A new partnership between Contemporary Calgary and the Calgary Public Library has made 105 family passes available to visit the west downtown contemporary art gallery, with five art pass books at each of CPL’s 21 locations and the remainder accessible through Libby.

The goal, said both Contemporary Calgary and CPL, is to further encourage Calgarians to take in the arts.

“This initiative is not just about providing access. It’s about creating a shared community experience. A dialogue between art in the viewers and fostering a sense of belonging and engagement with the arts,” said David Leinster, CEO of Contemporary Calgary.

“These memberships they don’t look like ordinary membership cards. We have designed them as membership guestbooks a concept that invites not only just visitation but also participation.”

The books are designed to have those checking out the passes, to make notes and share their reflections as they’re checking out the artworks.

Leinster said that he hoped the books become art themselves, and a reflection of the wider Calgary community as they filled in.

“[The books are] not your typical membership card, which normally fits in your wallet. But when we were designing the program together, we thought, you know, how the heck are we going to get these membership cards through your automated book system?,” he said.

“So we collaboratively came up with the idea of a guestbook. All of the pages are blank, and it invites people that come to the gallery to share a thought they’ll be prompted with some questions that help us and help them to really think about what they’re seeing.”

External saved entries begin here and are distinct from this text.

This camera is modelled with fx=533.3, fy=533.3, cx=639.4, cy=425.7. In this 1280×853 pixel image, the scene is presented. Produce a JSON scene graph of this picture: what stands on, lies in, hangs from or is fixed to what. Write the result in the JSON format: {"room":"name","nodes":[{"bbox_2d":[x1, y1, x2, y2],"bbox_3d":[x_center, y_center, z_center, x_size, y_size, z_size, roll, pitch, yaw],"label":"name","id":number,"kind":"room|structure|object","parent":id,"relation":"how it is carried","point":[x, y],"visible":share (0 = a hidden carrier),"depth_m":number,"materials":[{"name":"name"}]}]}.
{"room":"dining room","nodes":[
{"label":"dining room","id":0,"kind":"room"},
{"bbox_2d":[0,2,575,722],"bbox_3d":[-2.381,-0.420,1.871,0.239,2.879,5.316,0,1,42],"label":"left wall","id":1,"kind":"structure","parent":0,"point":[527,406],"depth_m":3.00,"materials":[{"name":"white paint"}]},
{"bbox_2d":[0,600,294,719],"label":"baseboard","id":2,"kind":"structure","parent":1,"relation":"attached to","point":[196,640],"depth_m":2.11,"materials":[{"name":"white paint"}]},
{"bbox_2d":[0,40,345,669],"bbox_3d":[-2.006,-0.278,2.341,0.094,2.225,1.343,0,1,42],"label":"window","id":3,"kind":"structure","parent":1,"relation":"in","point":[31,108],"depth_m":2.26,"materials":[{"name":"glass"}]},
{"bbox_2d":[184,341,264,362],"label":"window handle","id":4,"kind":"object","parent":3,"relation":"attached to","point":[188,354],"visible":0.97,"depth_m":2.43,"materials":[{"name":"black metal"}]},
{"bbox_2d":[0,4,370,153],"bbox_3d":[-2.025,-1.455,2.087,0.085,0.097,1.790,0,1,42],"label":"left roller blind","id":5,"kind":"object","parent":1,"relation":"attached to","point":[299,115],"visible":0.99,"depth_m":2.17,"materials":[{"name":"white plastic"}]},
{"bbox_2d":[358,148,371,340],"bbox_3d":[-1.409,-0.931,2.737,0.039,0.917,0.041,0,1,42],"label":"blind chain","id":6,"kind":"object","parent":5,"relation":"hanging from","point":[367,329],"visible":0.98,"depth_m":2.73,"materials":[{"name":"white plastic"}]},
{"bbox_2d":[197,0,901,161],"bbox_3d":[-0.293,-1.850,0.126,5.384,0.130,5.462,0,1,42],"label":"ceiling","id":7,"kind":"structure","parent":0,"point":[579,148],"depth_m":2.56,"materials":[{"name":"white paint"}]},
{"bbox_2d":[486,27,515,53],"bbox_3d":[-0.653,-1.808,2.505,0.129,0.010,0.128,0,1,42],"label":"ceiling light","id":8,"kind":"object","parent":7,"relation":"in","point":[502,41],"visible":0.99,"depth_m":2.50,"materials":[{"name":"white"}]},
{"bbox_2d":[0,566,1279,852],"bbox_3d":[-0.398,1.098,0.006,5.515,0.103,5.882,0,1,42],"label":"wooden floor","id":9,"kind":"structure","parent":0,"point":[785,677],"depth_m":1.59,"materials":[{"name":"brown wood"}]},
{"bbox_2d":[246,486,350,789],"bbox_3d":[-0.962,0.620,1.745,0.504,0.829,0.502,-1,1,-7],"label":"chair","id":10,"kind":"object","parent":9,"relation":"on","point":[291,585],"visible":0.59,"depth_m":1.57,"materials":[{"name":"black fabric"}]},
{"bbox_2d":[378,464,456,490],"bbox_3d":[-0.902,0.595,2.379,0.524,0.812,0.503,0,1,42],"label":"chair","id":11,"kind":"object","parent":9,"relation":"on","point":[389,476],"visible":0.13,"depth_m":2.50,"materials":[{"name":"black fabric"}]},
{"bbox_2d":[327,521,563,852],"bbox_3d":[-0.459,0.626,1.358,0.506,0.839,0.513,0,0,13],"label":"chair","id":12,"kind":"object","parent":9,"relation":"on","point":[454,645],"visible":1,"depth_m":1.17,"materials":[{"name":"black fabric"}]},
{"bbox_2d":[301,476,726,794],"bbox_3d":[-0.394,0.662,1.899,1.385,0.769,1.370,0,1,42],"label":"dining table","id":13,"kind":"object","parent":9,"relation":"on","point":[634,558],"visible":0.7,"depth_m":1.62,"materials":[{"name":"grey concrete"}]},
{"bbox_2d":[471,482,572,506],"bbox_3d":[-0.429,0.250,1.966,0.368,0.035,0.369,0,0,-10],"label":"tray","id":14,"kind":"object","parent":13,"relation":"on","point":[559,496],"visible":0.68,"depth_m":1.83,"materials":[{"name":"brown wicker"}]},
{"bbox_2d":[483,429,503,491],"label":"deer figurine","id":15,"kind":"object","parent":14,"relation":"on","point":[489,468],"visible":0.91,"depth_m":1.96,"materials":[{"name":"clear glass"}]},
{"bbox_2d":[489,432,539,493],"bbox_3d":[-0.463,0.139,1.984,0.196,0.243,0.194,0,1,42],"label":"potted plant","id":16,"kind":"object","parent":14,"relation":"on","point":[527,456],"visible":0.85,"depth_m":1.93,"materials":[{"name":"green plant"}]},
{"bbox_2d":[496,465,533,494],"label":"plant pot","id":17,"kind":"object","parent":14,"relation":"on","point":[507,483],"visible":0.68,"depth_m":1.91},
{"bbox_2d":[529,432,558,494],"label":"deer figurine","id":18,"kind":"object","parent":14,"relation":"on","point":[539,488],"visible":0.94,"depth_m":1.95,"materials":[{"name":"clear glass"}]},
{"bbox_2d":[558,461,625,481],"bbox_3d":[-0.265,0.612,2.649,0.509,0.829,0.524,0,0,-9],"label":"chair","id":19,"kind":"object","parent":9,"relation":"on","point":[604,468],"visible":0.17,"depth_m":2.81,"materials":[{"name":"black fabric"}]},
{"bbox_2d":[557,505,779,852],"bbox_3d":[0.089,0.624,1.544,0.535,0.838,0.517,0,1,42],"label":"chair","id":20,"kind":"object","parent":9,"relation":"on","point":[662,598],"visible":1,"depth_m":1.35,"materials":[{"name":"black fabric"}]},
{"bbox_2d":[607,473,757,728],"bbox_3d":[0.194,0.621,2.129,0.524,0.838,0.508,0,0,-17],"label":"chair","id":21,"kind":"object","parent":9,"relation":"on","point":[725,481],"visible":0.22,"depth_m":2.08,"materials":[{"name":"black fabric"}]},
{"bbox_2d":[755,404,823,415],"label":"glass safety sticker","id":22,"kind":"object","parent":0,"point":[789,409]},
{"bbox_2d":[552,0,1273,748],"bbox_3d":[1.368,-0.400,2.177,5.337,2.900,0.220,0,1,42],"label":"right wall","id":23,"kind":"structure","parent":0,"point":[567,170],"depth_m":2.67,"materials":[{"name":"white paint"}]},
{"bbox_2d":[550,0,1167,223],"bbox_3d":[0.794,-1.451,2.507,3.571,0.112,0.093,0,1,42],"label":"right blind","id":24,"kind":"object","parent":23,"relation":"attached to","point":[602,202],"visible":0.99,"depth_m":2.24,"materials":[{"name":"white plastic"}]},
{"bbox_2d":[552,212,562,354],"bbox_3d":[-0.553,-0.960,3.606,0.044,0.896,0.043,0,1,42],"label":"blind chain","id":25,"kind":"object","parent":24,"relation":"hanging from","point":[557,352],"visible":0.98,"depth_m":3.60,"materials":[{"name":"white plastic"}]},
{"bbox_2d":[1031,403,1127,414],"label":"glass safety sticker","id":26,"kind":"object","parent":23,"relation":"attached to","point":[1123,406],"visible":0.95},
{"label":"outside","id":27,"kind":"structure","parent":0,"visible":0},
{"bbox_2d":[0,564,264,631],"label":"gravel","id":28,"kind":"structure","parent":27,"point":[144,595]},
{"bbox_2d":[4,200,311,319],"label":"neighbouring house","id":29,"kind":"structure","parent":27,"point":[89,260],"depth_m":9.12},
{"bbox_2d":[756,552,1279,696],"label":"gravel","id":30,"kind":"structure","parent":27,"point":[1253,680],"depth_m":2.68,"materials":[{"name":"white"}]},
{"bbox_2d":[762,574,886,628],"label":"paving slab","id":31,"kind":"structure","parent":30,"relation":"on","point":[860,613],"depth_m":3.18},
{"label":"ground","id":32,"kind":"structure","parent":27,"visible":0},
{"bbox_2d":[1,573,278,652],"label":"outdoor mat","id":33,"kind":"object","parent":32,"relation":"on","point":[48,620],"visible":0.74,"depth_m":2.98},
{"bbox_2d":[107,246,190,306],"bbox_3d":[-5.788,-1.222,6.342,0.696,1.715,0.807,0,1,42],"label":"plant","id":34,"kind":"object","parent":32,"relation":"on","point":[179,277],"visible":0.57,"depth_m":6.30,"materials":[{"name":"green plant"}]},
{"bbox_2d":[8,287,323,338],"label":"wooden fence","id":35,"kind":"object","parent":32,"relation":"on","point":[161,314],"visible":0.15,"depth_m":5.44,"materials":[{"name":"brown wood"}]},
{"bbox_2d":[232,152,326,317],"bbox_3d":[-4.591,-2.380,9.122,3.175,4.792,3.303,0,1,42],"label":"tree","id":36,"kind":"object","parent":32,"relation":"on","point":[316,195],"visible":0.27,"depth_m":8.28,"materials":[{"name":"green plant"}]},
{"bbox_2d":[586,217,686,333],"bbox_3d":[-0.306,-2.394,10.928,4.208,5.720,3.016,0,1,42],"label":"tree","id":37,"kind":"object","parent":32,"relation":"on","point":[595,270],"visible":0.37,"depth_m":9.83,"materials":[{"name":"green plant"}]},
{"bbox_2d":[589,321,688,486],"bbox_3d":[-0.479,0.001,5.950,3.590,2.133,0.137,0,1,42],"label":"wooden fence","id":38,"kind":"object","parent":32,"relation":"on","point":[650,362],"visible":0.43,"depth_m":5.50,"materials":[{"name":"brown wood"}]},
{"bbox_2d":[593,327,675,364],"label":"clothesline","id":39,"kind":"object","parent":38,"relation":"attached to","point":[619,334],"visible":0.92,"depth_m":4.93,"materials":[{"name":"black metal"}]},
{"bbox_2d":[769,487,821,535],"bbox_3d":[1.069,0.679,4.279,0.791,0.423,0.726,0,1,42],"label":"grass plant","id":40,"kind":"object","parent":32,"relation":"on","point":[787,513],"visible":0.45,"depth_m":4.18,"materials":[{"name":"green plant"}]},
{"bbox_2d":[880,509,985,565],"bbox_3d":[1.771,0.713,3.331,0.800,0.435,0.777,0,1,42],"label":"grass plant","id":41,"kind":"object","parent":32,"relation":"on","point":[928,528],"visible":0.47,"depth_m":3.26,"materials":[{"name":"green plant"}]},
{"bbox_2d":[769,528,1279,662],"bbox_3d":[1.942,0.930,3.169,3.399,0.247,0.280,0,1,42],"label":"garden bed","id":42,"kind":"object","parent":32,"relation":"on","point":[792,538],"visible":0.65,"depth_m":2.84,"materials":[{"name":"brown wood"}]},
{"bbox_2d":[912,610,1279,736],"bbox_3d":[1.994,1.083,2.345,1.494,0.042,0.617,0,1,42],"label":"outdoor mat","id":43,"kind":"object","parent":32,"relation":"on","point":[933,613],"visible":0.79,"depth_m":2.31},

David Lieske shows off his drawings and writings in the new pass books that are a artnership between Contemporary Calgary and Calgary Public Library to provide free family art passes to the gallery in Calgary, on Tuesday, March 5, 2024. ARYN TOOMBS / FOR LIVEWIRE CALGARY

Partnership a natural fit between both organizations

Heather Robertson, Director for Service Design and Innovation at the Calgary Public Library, said that the partnership was a natural fit as CPL works to increase access and reducing barriers to information.

“The opportunity here is for us is we have over 750,000 members, we have extensive reach through the community, and this is an opportunity for us to help Calgarians become more aware some of the rich arts and arts and culture experiences we have in the city, and help connect them to that,” Robertson said.

“It’s a win-win for both of us. It’s extending Contemporary Calgary into community, and it’s enriching the library’s resources in our connection points that we’re able to provide.”

Robertson said that there was a hope it also reminded Calgarians that CPL is also a destination for art.

“We do have art in almost all of our library locations, but it’s probably a little hidden gem or a hidden secret. We probably don’t have enough knowledge in community, because most of our library locations have art walls where community groups or committee artists can apply, and talk to their local libraries and get their art displayed in libraries,” she said.

“If this is an opportunity to connect Calgarians into the library, but also to more of the richness of the services and opportunities they have in the community, it’s great.”

The art books and passes will be available to be checked out starting on March 7.